An interim exit meeting was conducted for the annual operating test results with the Superintendent Operations Training, Mr. T. Davis, via telephone on February 20, 2008.
An interim exit meeting was conducted for the occupational radiation safety program for access to radiologically significant areas and ALARA planning and controls with Mr. C. Schwarz on January 17, 2008, and Mr. T. Kirwin on February 22, 2008.
An interim exit meeting was conducted for the public radiation safety program for radioactive material control program with Ms. L. Lahti on March 21, 2008.

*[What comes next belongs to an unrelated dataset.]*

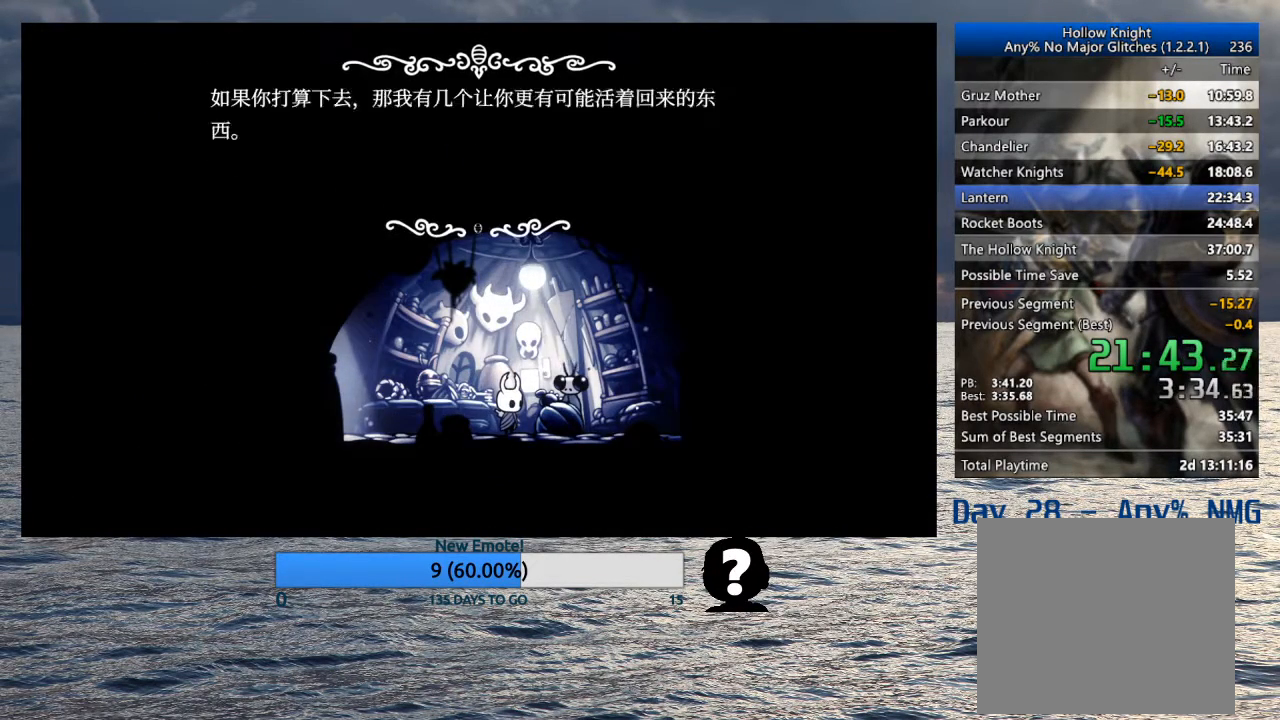
{"buttons": [], "left_stick": "center", "right_stick": "center", "events": [[17, "SQUARE", "up"], [33, "CROSS", "up"], [67, "CROSS", "down"], [83, "SQUARE", "down"], [117, "SQUARE", "up"], [133, "CROSS", "up"], [167, "CROSS", "down"], [183, "SQUARE", "down"], [217, "CROSS", "up"], [217, "SQUARE", "up"], [267, "CROSS", "down"], [267, "SQUARE", "down"], [317, "CROSS", "up"], [317, "SQUARE", "up"], [367, "CROSS", "down"], [367, "SQUARE", "down"], [417, "CROSS", "up"], [417, "SQUARE", "up"]]}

4OA7 Licensee-Identified Violations
The following violations of very low significance (Green) were identified by the licensee and are violations of NRC requirements which meet the criteria of Section VI of the NRC Enforcement Policy, NUREG-1600, for being dispositioned as NCVs.
- Technical Specification 5.7.1 requires areas with dose rates greater than 100 milirem/hour to be posted and controlled as a High Radiation Area. Contrary to this, on September 20, 2007, and other dates, the high radiation area posting and barricade was found altered and ineffective on the 590 elevation of containment. This was identified in the licensees corrective action program as CR-PLP-2007-04236. The finding was determined to be of very low safety significance because it was not an ALARA planning issue, there was no overexposure nor potential for overexposure, and the licensees ability to assess dose was not compromised.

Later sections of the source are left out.